19 y 20 de diciembre: contra las ciencias sociales

septiembre 11, 2006

diciembre19_05.jpg Parece que fue un tal Heródoto, Heródoto de Halicarnaso para ser más preciso, quién desató la peste: podemos llamarlo, a partir de ahora, si quieren: el loco.

Parece, si bien las fuentes son, como siempre, esquivas, que fue él quién inventó, un día, inconmensurable cielo del egeo mediante, ese procedimiento del pensar que llamamos historia. A partir de esa ocurrencia del azar no serán las musas las que hablarán por la voz del aedo para gloria eterna de los héroes en su metalúrgico batallar, sino aquel que, no sin riesgo, historei, vale decir, aquel que atraviesa y es atravesado por esa experiencia inaudita de lectura del presente que llamamos, con modestia y no tan griegos: historizar, práctica, acto de hacer historia, donar nombres, temporalidades al mundo de los hombres. La historia, tal cual la conocemos, es decir, como práctica ligada a las ciencias de lo político-social, adulará ese gesto inaugural para luego vilipendiarlo, borrando sus huellas iniciales. Pero por ahora esa es, al decir de Kipling, otra historia.

Sabidas son también las implicancias del acto fundante herodoteano: el nomos (la ley) de la ciudad empezará, a partir de allí, a ser objeto de indagación y desacuerdo y no de reverencia. Pero, vale aclararlo, la historia es hija de la invención política ateniense, su desarrollo en tanto discurso específico es interior al poder ilimitado del demos reunido en asamblea. La historia, como su madre, la política, es rara y escasa. Sin embargo, me interesa retener un núcleo duro de este asunto: es Heródoto, un historiador, quién dona el nombre (es decir, formas autoconcientes) al kratos del demos, la potencia de los pobres, llamando a ese despliegue con un hermoso nombre: democracia.

La operación histórica funda, así, su recorrido, nombrando la ruptura de la tradición y del consenso, indagando la potencia de la invención política, sin medida estatal, de lo colectivo como tal.

Hoy, cuando el mundo se nos presenta tan presto a la celeridad que uno parece estar constreñido a estar un paso adelante, so pena de perder su ritmo y escansión, podemos dar un paso atrás rastreando, por vías paralelas o calles laterales, las aperturas del gesto herodoteano.

Tareas -
- A) Reproduce literalmente el texto sobre Heródoto entre "Sabidas son también" y "hermoso nombre: democracia.", ambos incluidos.
- B) Indica si cada afirmación concuerda con el texto sobre Heródoto y justifica cada sí o no citando textualmente las palabras que lo deciden. (i) La historia nace de la invención política ateniense. (ii) Las fuentes sobre el origen de la historia son claras y abundantes. (iii) La historia es una práctica frecuente y extendida.
- C) Prosigue el texto sobre Heródoto a partir de su última oración.
El material no tiene ningún papel en esto.

Bloque de datos -
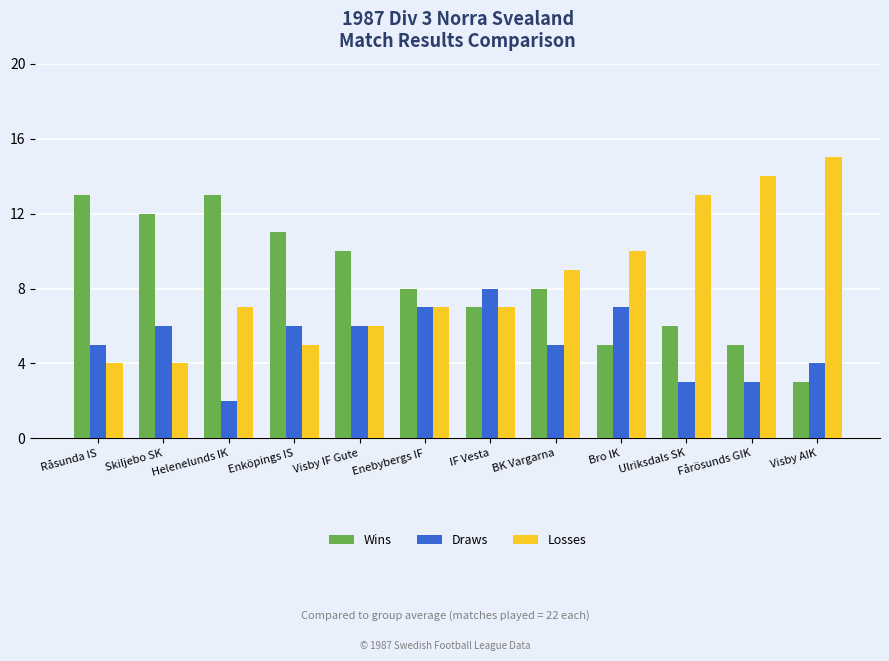

Where is Losses nearest to the value 9?

BK Vargarna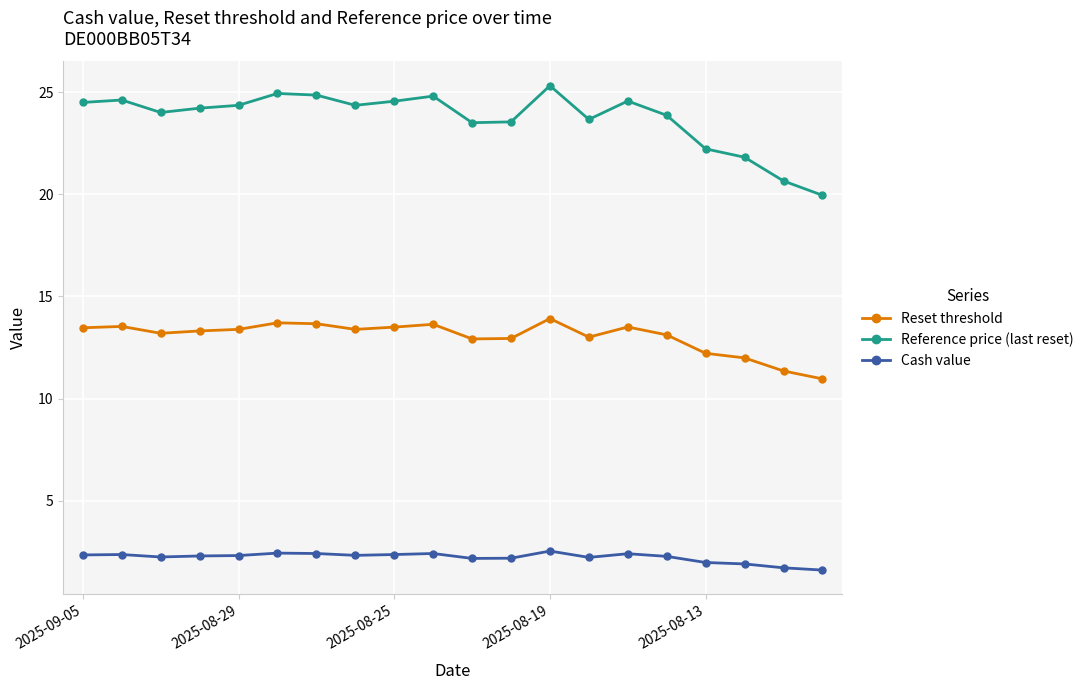

True or false: Reference price (last reset) and Cash value intersect in this chart.

False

Respuestas -
- A)
Sabidas son también las implicancias del acto fundante herodoteano: el nomos (la ley) de la ciudad empezará, a partir de allí, a ser objeto de indagación y desacuerdo y no de reverencia. Pero, vale aclararlo, la historia es hija de la invención política ateniense, su desarrollo en tanto discurso específico es interior al poder ilimitado del demos reunido en asamblea. La historia, como su madre, la política, es rara y escasa. Sin embargo, me interesa retener un núcleo duro de este asunto: es Heródoto, un historiador, quién dona el nombre (es decir, formas autoconcientes) al kratos del demos, la potencia de los pobres, llamando a ese despliegue con un hermoso nombre: democracia.

- B)
(i) Sí: "la historia es hija de la invención política ateniense".
(ii) No: "si bien las fuentes son, como siempre, esquivas".
(iii) No: "La historia, como su madre, la política, es rara y escasa."

- C)
Gesto que bien puede imbricarse a aquella vieja palabra helena, logos apofántikos, palabra que designa aquello que muestra o hace aparecer lo que hasta entonces se mantenía oculto, olvidado, en una suerte de letargo o latencia, y que no atraía, antes de su nominación, ninguna mirada, ninguna teoría.

Historie y logos apofántikos, ergo, nominación bautismal del tiempo presente; me parece que es en esa dirección que tenemos que ser más griegos que nunca. No sólo porque, según las palabras certeras de Macedonio Fernández, aquella época era la de las cosas bien hechas, también porque estamos suspendidos ante el imperativo de nombrar-pensar los posibles latentes de nuestro tiempo y sacar las conclusiones de ese decir.

Ante esto, una evidencia: estamos en una jornada sobre el pensamiento post-19/20 de diciembre. Digámoslo así: se trata de interrogarnos sobre el pensamiento-praxis que habrá emergido de ese proceso, los efectos que habrá desplegado esa potencia. Historie y logos apofántikos, es decir, donar temporalidades al tiempo presente y bautizar el ente hasta entonces indiscernible es el magma chirle y viscoso de lo indistinto, son estas operaciones de pensamiento interiores a intentar desentrañar cómo seguir siendo fieles al proceso que hoy intentamos pensar.

Y toda fidelidad es precaria. Los abandonos reaccionarios, las deserciones a indagar la potencia de lo colectivo, el abrigarse en la tibieza de las propias convicciones, son posibilidades que están a la vuelta de la esquina, pues la lógica del mundo pasa por otro lado.

La operación periodística-académica para explicar el proceso del 19 y 20 puede gustarnos o no, pero no podemos negar que ese pragmatismo imbécil parte de algunas evidencias: el agotamiento del proceso asambleario, paralelo a la reconstrucción de la estatalidad kirchnerista, el tradicional jacobinismo intempestivo y fluctuante de los sectores medios, etc.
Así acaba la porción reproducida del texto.